Thurmond said that DeKalb County will also put a 60-day moratorium on evictions; that water service terminations will be suspended; and that WorkSource DeKalb “will immediately utilize $1.3 million to assist DeKalb workers dislocated from their jobs due to the COVID-19 pandemic.”
Thurmond said that “front-line” county workers — a group that includes staff from public safety, sanitation, watershed and a handful of other departments — will receive increased pay and accrue extra comp time during the emergency period. County employees who provide services that are currently deemed non-essential and aren’t equipped to work remotely will still be paid — and will be on-call to assist in other departments if needed.
“While COVID-19 is a serious threat to public health, we cannot ignore the realities of the economic fallout so many businesses and employees are experiencing,” Thurmond said in a news release. “We are experiencing parallel health and economic crises.”

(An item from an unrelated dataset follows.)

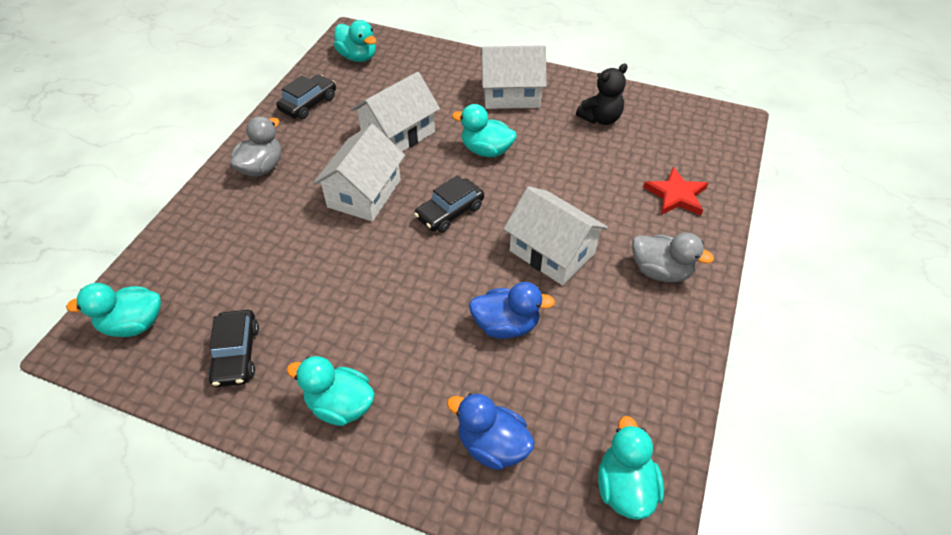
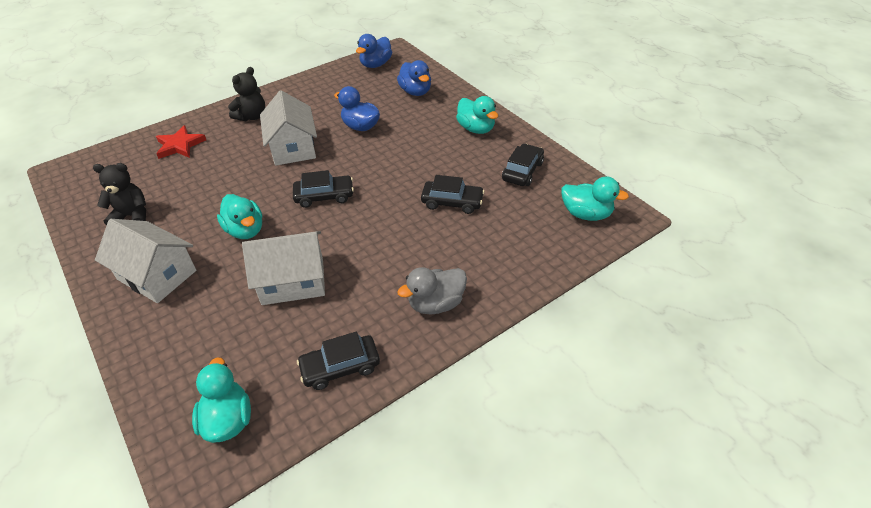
camera: 145 degrees left, 5 degrees down
(304, 268) = (452, 202): none -> black car
(364, 193) = (370, 237): white house -> none
(624, 487) = (376, 64): turquoise duck -> blue duck
(660, 271) = (252, 116): grey duck -> black teddy bear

Asked about residents who may flaunt the new directives, Thurmond had a simple message.
“You have to think about how you may impact the lives of others,” he said. “Don’t be so damn selfish.”
‘A deliberate and careful manner’
Thurmond closed county buildings to the public last week and, on Friday, initiated a test of the county's "public health emergency protocol." That involved reducing on-site staffing as much as possible and seeing if the county was able to continue delivering vital services to residents.

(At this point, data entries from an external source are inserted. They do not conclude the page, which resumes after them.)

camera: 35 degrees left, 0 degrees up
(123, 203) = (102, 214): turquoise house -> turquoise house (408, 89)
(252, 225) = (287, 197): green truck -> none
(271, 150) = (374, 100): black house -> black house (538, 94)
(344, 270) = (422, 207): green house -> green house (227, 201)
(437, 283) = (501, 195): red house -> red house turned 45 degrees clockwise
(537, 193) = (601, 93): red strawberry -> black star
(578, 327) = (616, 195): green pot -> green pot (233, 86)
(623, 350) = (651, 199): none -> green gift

But the CEO had faced increasing pressure to take more significant action, as a flurry of DeKalb County cities adopted their own restrictions on restaurants and other gathering places. State legislators from DeKalb also had urged Thurmond to be more proactive.

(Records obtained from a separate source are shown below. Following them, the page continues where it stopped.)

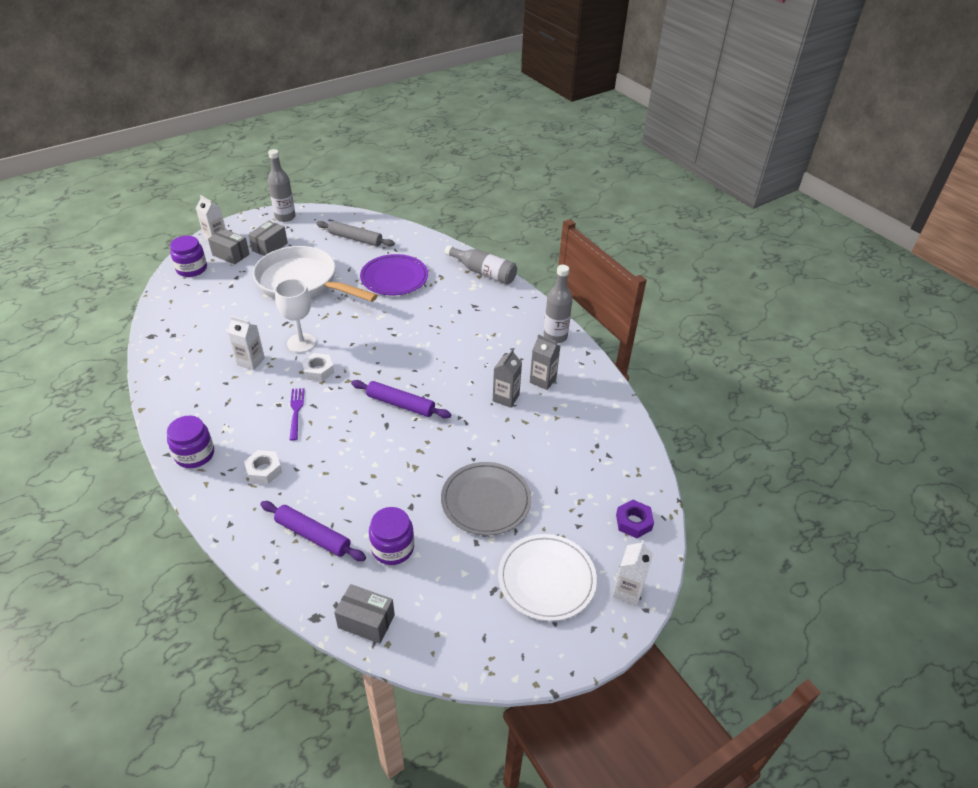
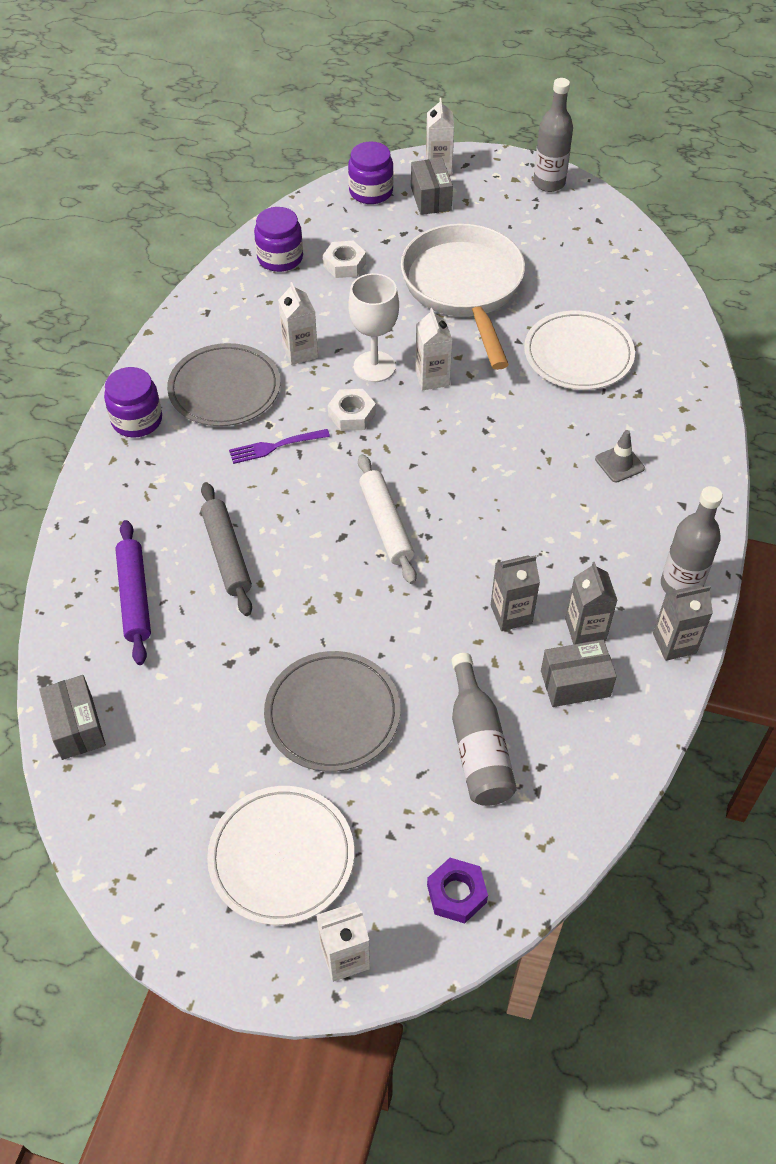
camera: 50 degrees right, 10 degrees up
(229, 405) = (224, 389): none -> grey plate
(264, 470) = (173, 488): white nut -> white nut (344, 264)
(270, 247) = (484, 215): grey box -> grey box (575, 683)
(296, 411) = (275, 446): purple fork -> purple fork turned 150 degrees counterclockwise
(338, 329) = (432, 378): none -> white carton
(355, 239) = (597, 267): grey rolling pin -> grey rolling pin (227, 554)
(393, 548) = (184, 677): purple jar -> purple jar (280, 258)
(394, 277) = (578, 354): purple plate -> white plate
(401, 404) = (386, 524): purple rolling pin -> white rolling pin
(470, 308) = (619, 464): none -> grey traffic cone
(483, 272) = (703, 426): grey bottle -> grey bottle (478, 745)
(581, 359) = (674, 643): none -> grey carton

Thurmond pushed back on the criticism.
“Edicts, executive orders, mandatory closures have a significant detrimental effect on all citizens and cause unintended consequences if not made in a deliberate and careful manner,” he said.
One vocal critic, state Sen. Sally Harrell, said Monday she was glad to see Thurmond taking action and urged local cities to “bring their restrictions up to at least match the county standard.”
Thurmond also invited local cities to do so.
Joseph Geierman, the mayor of Doraville, which has imposed some of the strictest virus-related restrictions, said Monday afternoon he was open to possibly adjusting Doraville's rules to be the same as the county's.
But first, Geierman said, he would watch to see if Gov. Brian Kemp enacts broad statewide rules for businesses and residents.
“That’s what we’ve been waiting for for two weeks,” he said. “I really do hope that he takes some action on limiting public gatherings.”
Otherwise, the mayor said, Georgia communities are left with a "patchwork" of differing rules.
Chamblee Mayor Eric Clarkson also said he was closely following the situation and "consulting with others as the day progresses."
—Staff writer J.D. Capelouto contributed to this article.